• [WHAT TO PRODUCE]
From the material below, copy each line that holds the word "sprake".

• [SOURCE MATERIAL]
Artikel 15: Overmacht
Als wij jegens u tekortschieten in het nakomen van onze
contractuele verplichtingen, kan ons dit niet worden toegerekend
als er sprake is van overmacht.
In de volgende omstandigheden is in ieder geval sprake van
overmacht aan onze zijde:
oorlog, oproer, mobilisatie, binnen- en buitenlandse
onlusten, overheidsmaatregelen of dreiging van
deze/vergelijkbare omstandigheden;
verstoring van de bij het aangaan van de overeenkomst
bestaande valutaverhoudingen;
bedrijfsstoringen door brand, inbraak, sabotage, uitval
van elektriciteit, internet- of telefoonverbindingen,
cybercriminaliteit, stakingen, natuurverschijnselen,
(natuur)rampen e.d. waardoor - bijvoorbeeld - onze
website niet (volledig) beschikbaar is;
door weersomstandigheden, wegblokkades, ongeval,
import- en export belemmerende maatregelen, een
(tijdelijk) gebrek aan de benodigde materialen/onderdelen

• [EXPECTED ANSWER]
als er sprake is van overmacht.
In de volgende omstandigheden is in ieder geval sprake van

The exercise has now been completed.